Zarr formalizes this approach. Chunks themselves become the fundamental units and the chunking strategy can become an expression of your data’s structure and your access patterns.

What This Changes #

The remote access pattern from the EOPF tutorials reflects how Zarr fundamentally works. You point to a URL, describe what you want, and the system fetches the relevant chunks. There is no need to download the data before running a processing workflow, or manage local copies of the data.

For Earth observation workflows, this matters a lot! Satellite data archives are massive. A single Sentinel-1 scene can be gigabytes but an analysis might only need a specific polarization, a particular time range, and/or a subset of the spatial extent. Similarly, climate model outputs can be terabytes spanning decades of simulations across global grids. A researcher studying regional precipitation patterns doesn’t need global temperature data at every vertical level! While NetCDF-4 with OPeNDAP servers can enable remote subsetting, it requires specialized server infrastructure and sequential access patterns. Zarr makes this pattern native and works directly with standard object storage over HTTP. You fetch only the chunks that matter for your specific query, no special middleware is required. Plus, Zarr’s independent chunks enable parallel reads, which means multiple chunks can be fetched simultaneously, dramatically improving performance compared to OPenNDAP’s sequential file access!

I think that is why everyone building cloud-native geospatial infrastructure is converging on Zarr. It provides both a performance gain and a better underlying data model to work with Earth observation data.

Copernicus Sentinel-1 satellite. Source: Copernicus

What I’m Still Learning #

I am in my 2nd week into understanding Zarr, and there is still plenty I don’t fully grasp! The differences between Zarr V2 and V3, differences between Zarr and GeoZarr, differences between Zarr conventions and Zarr extensions and how they relate to the core specification, or details of chunk encoding and compression options. But the fundamental mental model shift has happened: I have stopped thinking about files and have started thinking about array protocols over key-value stores.

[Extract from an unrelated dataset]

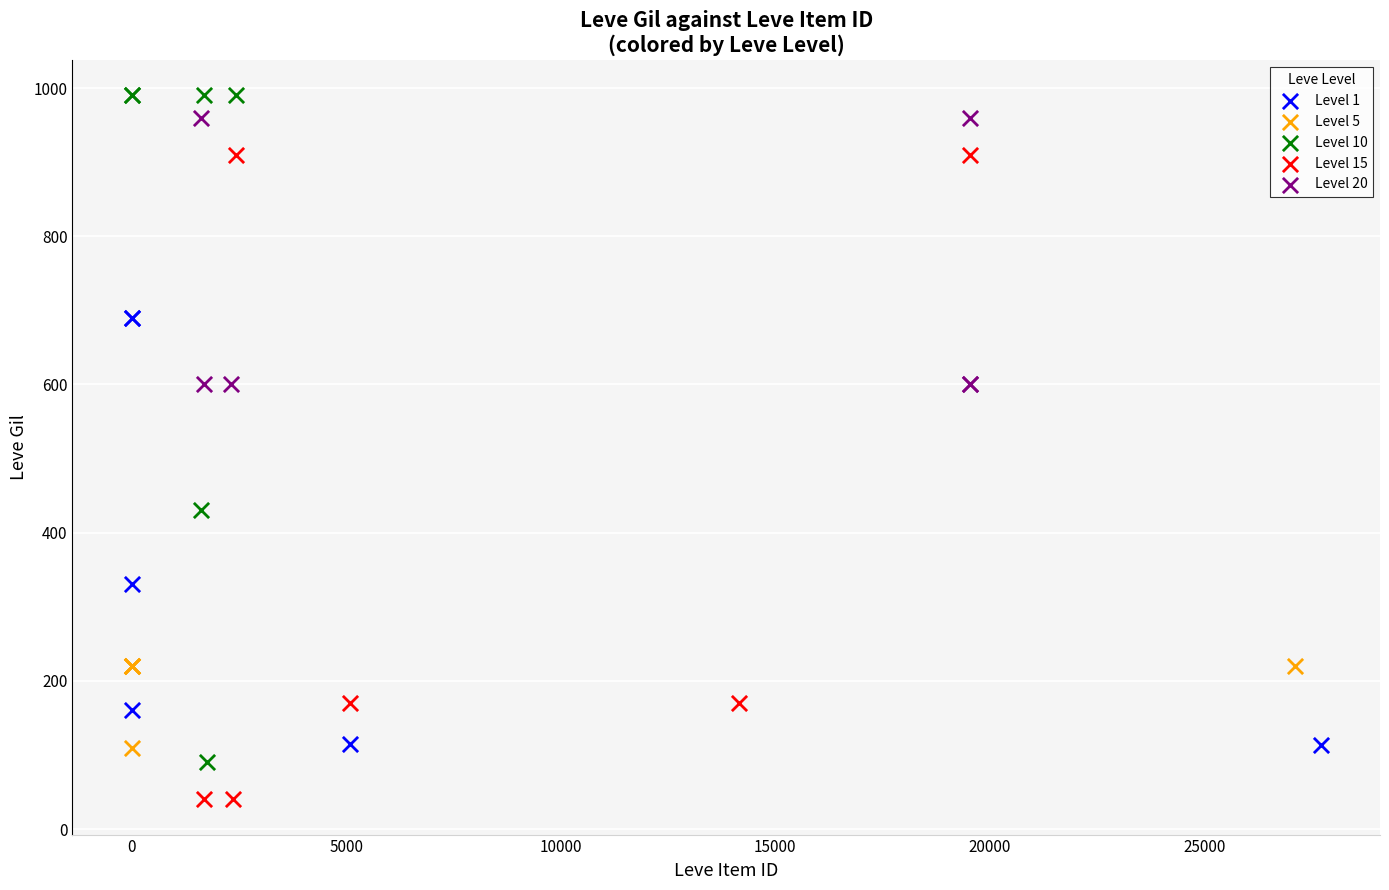

Which series reaches the minimum Y coordinate?

Level 15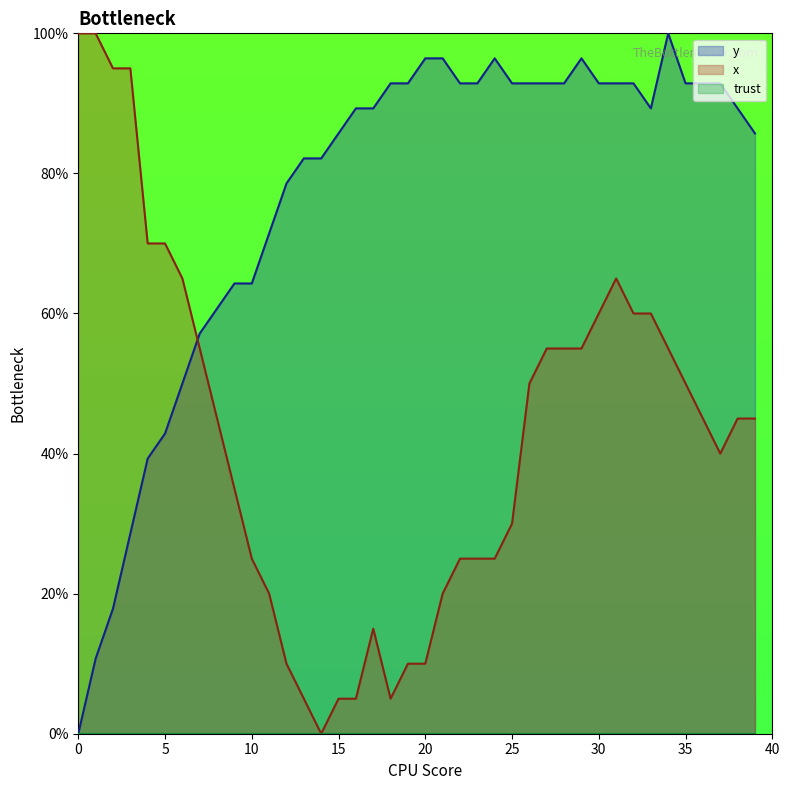

At which category does y reach its first local peak?

24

If you are coming from NetCDF, this requires unlearning some assumptions (file handles, sequential reads, monolithic containers). These concepts don’t map cleanly to Zarr because I think Zarr isn’t trying to be a better file format but it operates on different principles.

In my opinion, this difference should matter for scientists and data engineers building systems to handle large-scale Earth observation. There is definitely a learning curve, but I think the mental model shift is worth it, especially as Zarr is becoming one of the data standard to work with climate data at the Exascale.